Provincial Health Minister Deb Matthews had been in Ottawa that week announcing the creation of a birthing centre there, and while Fenik did not mention the ongoing debate between the hospital unions and the board of directors about the closing of six hospital beds at each site, he did stress what he saw as the need for investment in the Perth site.
“Our asset, the Perth campus, we have to nurture, and continue to grow it,” said Fenik.
He added that he knew that the possibility of getting any obstetrics or gynecology staff or equipment transferred from Smiths Falls was remote since “that is a cost of millions of dollars,” but he did not rule out having a midwifery-led birthing centre, like the one Matthews opened earlier this month.
Some councillors were intrigued by Fenik’s idea.
“I hadn’t even thought about it until today,” said Coun. Jim Boldt. “I’ve had to have them (my children) in Smiths Falls. I would have been happier if they had been born here.”
Even though he was not born in Perth himself, Boldt stated that many people are proud of where they are born.
“I am proud of being born in Renfrew,” he said, before adding, “Don’t laugh.”
Fenik himself was born in London, Ont., but “my children consider Perth their home, not Smiths Falls.”
However, Coun. Ed McPherson threw cold water on the mayor’s proposal.
“It’ll never happen,” said McPherson. “Health care is being cut to the bone. They will not allow you to bring in a birthing centre. (But) I support your idea of keeping services in Perth.”
Fenik said that he would prove McPherson wrong.

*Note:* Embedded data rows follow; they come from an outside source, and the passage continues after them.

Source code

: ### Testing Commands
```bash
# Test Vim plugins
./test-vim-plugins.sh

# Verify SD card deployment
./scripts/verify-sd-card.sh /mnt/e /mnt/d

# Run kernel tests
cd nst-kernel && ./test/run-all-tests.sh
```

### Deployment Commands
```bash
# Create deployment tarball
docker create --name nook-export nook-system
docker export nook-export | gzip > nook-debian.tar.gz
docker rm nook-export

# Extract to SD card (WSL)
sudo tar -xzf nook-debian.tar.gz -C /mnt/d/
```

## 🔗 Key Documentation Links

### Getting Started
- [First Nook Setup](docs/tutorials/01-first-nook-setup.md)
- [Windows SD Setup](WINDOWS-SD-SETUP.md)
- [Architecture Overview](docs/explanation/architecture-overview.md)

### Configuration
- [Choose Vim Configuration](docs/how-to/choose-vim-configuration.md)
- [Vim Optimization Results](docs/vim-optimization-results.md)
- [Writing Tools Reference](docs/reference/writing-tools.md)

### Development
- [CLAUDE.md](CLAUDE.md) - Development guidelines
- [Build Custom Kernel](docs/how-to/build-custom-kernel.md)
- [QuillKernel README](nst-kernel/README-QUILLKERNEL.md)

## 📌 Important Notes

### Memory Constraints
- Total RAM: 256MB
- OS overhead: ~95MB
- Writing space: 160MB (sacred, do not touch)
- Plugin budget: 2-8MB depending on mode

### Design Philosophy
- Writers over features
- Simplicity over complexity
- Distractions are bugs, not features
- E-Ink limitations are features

“I love it when somebody says never,” said Fenik. “They have the ability to deliver babies right now. If they have the ability, why not?” he wondered aloud.
McPherson, whose own three children were born in Kingston, conceded that there was indeed birthing equipment in place at the Great War Memorial Hospital site in Perth, but noted that that equipment was only there for emergencies.
“In Ontario, if you have an H on the building (for hospital), you have to have life saving equipment,” said McPherson, which includes birthing equipment, if a women presents herself at the front desk, in the final stages of labour, and is unable to continue on to a hospital with a maternity ward.
While the final budget will be voted on next month, Fenik said that if he was unable to nail down the $1,000 for the deliberations, he would take the money from the mayor’s discretionary fund to finance the discussions.